■ Description of the task
Can you extract the source text from all of the material below and reproduce it line for line, without changing a character?

■ Entries provided

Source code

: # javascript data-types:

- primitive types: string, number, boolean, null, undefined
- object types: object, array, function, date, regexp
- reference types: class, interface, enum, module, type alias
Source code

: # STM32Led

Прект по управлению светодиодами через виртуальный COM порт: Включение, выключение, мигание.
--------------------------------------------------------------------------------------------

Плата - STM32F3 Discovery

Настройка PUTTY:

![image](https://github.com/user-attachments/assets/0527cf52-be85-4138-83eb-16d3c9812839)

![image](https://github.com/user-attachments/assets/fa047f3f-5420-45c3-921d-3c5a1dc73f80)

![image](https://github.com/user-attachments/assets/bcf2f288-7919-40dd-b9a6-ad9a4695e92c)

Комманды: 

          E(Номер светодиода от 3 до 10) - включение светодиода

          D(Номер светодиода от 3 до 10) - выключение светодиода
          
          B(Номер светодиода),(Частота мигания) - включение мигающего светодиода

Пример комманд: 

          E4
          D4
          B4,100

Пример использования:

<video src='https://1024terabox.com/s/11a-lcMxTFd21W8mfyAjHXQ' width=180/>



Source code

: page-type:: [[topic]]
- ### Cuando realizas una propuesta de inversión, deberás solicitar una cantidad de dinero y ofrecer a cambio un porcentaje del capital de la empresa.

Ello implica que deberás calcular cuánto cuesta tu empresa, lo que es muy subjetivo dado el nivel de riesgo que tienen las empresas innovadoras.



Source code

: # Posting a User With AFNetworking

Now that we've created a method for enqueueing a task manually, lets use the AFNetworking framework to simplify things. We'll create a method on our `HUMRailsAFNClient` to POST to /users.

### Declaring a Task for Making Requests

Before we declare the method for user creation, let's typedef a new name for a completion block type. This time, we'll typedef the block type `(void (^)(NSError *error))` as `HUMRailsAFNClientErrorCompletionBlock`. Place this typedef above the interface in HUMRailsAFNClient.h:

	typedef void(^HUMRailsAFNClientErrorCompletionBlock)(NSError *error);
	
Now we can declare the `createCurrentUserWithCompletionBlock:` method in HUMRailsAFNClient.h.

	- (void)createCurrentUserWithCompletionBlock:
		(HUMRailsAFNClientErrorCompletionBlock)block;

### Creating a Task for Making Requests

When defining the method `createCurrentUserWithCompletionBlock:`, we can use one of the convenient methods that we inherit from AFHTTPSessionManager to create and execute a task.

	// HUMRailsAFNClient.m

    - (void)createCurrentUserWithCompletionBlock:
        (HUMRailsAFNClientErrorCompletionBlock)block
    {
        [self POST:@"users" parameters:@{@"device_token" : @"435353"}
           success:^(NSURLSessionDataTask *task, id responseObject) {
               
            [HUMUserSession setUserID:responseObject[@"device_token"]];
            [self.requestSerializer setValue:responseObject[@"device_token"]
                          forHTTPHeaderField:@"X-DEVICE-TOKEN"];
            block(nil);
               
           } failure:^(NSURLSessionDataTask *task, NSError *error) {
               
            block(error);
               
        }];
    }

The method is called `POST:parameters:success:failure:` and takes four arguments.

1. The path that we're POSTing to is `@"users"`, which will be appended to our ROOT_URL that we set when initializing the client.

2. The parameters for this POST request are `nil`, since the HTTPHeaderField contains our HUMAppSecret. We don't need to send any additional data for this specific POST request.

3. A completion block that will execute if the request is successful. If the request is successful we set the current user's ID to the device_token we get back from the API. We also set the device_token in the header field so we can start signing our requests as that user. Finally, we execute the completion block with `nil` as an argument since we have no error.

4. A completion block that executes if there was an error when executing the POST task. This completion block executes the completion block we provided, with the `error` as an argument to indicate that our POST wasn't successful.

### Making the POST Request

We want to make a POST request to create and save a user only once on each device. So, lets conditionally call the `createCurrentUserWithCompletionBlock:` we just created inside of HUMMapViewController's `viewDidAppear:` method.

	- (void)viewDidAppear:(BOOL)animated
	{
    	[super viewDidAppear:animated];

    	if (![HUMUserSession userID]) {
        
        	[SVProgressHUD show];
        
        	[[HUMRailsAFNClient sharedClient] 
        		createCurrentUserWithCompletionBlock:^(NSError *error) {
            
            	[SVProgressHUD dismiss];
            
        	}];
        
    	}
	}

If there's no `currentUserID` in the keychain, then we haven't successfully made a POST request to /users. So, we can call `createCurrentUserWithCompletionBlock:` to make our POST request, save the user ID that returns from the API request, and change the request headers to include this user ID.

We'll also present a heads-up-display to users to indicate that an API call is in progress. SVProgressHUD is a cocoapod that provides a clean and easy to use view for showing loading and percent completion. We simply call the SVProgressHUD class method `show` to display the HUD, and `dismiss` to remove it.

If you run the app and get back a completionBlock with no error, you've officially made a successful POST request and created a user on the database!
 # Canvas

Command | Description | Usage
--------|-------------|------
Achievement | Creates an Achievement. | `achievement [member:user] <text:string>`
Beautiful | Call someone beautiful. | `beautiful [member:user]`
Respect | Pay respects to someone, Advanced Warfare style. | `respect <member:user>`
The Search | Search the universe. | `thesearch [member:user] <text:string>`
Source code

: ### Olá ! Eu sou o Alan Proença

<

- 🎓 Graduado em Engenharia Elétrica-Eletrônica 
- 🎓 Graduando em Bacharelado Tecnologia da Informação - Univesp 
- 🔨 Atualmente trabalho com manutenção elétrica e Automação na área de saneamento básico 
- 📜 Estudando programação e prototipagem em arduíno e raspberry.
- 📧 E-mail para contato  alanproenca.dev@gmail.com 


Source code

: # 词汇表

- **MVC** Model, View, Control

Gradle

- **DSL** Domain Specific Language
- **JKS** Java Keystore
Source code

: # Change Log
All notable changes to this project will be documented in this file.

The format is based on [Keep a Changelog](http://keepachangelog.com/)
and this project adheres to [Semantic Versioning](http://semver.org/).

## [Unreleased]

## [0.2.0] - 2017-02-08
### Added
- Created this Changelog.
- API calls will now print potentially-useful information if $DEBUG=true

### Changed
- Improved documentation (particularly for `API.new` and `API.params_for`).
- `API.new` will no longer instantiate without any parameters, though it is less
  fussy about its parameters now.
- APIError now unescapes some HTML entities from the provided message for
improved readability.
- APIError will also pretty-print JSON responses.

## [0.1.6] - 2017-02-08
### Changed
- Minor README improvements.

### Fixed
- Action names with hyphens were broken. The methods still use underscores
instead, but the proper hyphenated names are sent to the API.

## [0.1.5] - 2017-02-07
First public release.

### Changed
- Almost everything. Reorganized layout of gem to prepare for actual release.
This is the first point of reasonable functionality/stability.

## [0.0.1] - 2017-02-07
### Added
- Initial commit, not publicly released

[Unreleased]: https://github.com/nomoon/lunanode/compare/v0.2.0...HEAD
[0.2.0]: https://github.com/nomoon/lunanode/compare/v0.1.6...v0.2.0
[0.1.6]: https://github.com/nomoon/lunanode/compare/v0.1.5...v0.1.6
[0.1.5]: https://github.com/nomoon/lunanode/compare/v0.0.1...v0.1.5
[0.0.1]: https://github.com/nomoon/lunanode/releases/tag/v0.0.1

■ Answer to the problem
Source code

: # javascript data-types:

- primitive types: string, number, boolean, null, undefined
- object types: object, array, function, date, regexp
- reference types: class, interface, enum, module, type alias
Source code

: # STM32Led

Прект по управлению светодиодами через виртуальный COM порт: Включение, выключение, мигание.
--------------------------------------------------------------------------------------------

Плата - STM32F3 Discovery

Настройка PUTTY:

![image](https://github.com/user-attachments/assets/0527cf52-be85-4138-83eb-16d3c9812839)

![image](https://github.com/user-attachments/assets/fa047f3f-5420-45c3-921d-3c5a1dc73f80)

![image](https://github.com/user-attachments/assets/bcf2f288-7919-40dd-b9a6-ad9a4695e92c)

Комманды: 

          E(Номер светодиода от 3 до 10) - включение светодиода

          D(Номер светодиода от 3 до 10) - выключение светодиода
          
          B(Номер светодиода),(Частота мигания) - включение мигающего светодиода

Пример комманд: 

          E4
          D4
          B4,100

Пример использования:

<video src='https://1024terabox.com/s/11a-lcMxTFd21W8mfyAjHXQ' width=180/>



Source code

: page-type:: [[topic]]
- ### Cuando realizas una propuesta de inversión, deberás solicitar una cantidad de dinero y ofrecer a cambio un porcentaje del capital de la empresa.

Ello implica que deberás calcular cuánto cuesta tu empresa, lo que es muy subjetivo dado el nivel de riesgo que tienen las empresas innovadoras.



Source code

: # Posting a User With AFNetworking

Now that we've created a method for enqueueing a task manually, lets use the AFNetworking framework to simplify things. We'll create a method on our `HUMRailsAFNClient` to POST to /users.

### Declaring a Task for Making Requests

Before we declare the method for user creation, let's typedef a new name for a completion block type. This time, we'll typedef the block type `(void (^)(NSError *error))` as `HUMRailsAFNClientErrorCompletionBlock`. Place this typedef above the interface in HUMRailsAFNClient.h:

	typedef void(^HUMRailsAFNClientErrorCompletionBlock)(NSError *error);
	
Now we can declare the `createCurrentUserWithCompletionBlock:` method in HUMRailsAFNClient.h.

	- (void)createCurrentUserWithCompletionBlock:
		(HUMRailsAFNClientErrorCompletionBlock)block;

### Creating a Task for Making Requests

When defining the method `createCurrentUserWithCompletionBlock:`, we can use one of the convenient methods that we inherit from AFHTTPSessionManager to create and execute a task.

	// HUMRailsAFNClient.m

    - (void)createCurrentUserWithCompletionBlock:
        (HUMRailsAFNClientErrorCompletionBlock)block
    {
        [self POST:@"users" parameters:@{@"device_token" : @"435353"}
           success:^(NSURLSessionDataTask *task, id responseObject) {
               
            [HUMUserSession setUserID:responseObject[@"device_token"]];
            [self.requestSerializer setValue:responseObject[@"device_token"]
                          forHTTPHeaderField:@"X-DEVICE-TOKEN"];
            block(nil);
               
           } failure:^(NSURLSessionDataTask *task, NSError *error) {
               
            block(error);
               
        }];
    }

The method is called `POST:parameters:success:failure:` and takes four arguments.

1. The path that we're POSTing to is `@"users"`, which will be appended to our ROOT_URL that we set when initializing the client.

2. The parameters for this POST request are `nil`, since the HTTPHeaderField contains our HUMAppSecret. We don't need to send any additional data for this specific POST request.

3. A completion block that will execute if the request is successful. If the request is successful we set the current user's ID to the device_token we get back from the API. We also set the device_token in the header field so we can start signing our requests as that user. Finally, we execute the completion block with `nil` as an argument since we have no error.

4. A completion block that executes if there was an error when executing the POST task. This completion block executes the completion block we provided, with the `error` as an argument to indicate that our POST wasn't successful.

### Making the POST Request

We want to make a POST request to create and save a user only once on each device. So, lets conditionally call the `createCurrentUserWithCompletionBlock:` we just created inside of HUMMapViewController's `viewDidAppear:` method.

	- (void)viewDidAppear:(BOOL)animated
	{
    	[super viewDidAppear:animated];

    	if (![HUMUserSession userID]) {
        
        	[SVProgressHUD show];
        
        	[[HUMRailsAFNClient sharedClient] 
        		createCurrentUserWithCompletionBlock:^(NSError *error) {
            
            	[SVProgressHUD dismiss];
            
        	}];
        
    	}
	}

If there's no `currentUserID` in the keychain, then we haven't successfully made a POST request to /users. So, we can call `createCurrentUserWithCompletionBlock:` to make our POST request, save the user ID that returns from the API request, and change the request headers to include this user ID.

We'll also present a heads-up-display to users to indicate that an API call is in progress. SVProgressHUD is a cocoapod that provides a clean and easy to use view for showing loading and percent completion. We simply call the SVProgressHUD class method `show` to display the HUD, and `dismiss` to remove it.

If you run the app and get back a completionBlock with no error, you've officially made a successful POST request and created a user on the database!
 # Canvas

Command | Description | Usage
--------|-------------|------
Achievement | Creates an Achievement. | `achievement [member:user] <text:string>`
Beautiful | Call someone beautiful. | `beautiful [member:user]`
Respect | Pay respects to someone, Advanced Warfare style. | `respect <member:user>`
The Search | Search the universe. | `thesearch [member:user] <text:string>`
Source code

: ### Olá ! Eu sou o Alan Proença

<

- 🎓 Graduado em Engenharia Elétrica-Eletrônica 
- 🎓 Graduando em Bacharelado Tecnologia da Informação - Univesp 
- 🔨 Atualmente trabalho com manutenção elétrica e Automação na área de saneamento básico 
- 📜 Estudando programação e prototipagem em arduíno e raspberry.
- 📧 E-mail para contato  alanproenca.dev@gmail.com 


Source code

: # 词汇表

- **MVC** Model, View, Control

Gradle

- **DSL** Domain Specific Language
- **JKS** Java Keystore
Source code

: # Change Log
All notable changes to this project will be documented in this file.

The format is based on [Keep a Changelog](http://keepachangelog.com/)
and this project adheres to [Semantic Versioning](http://semver.org/).

## [Unreleased]

## [0.2.0] - 2017-02-08
### Added
- Created this Changelog.
- API calls will now print potentially-useful information if $DEBUG=true

### Changed
- Improved documentation (particularly for `API.new` and `API.params_for`).
- `API.new` will no longer instantiate without any parameters, though it is less
  fussy about its parameters now.
- APIError now unescapes some HTML entities from the provided message for
improved readability.
- APIError will also pretty-print JSON responses.

## [0.1.6] - 2017-02-08
### Changed
- Minor README improvements.

### Fixed
- Action names with hyphens were broken. The methods still use underscores
instead, but the proper hyphenated names are sent to the API.

## [0.1.5] - 2017-02-07
First public release.

### Changed
- Almost everything. Reorganized layout of gem to prepare for actual release.
This is the first point of reasonable functionality/stability.

## [0.0.1] - 2017-02-07
### Added
- Initial commit, not publicly released

[Unreleased]: https://github.com/nomoon/lunanode/compare/v0.2.0...HEAD
[0.2.0]: https://github.com/nomoon/lunanode/compare/v0.1.6...v0.2.0
[0.1.6]: https://github.com/nomoon/lunanode/compare/v0.1.5...v0.1.6
[0.1.5]: https://github.com/nomoon/lunanode/compare/v0.0.1...v0.1.5
[0.0.1]: https://github.com/nomoon/lunanode/releases/tag/v0.0.1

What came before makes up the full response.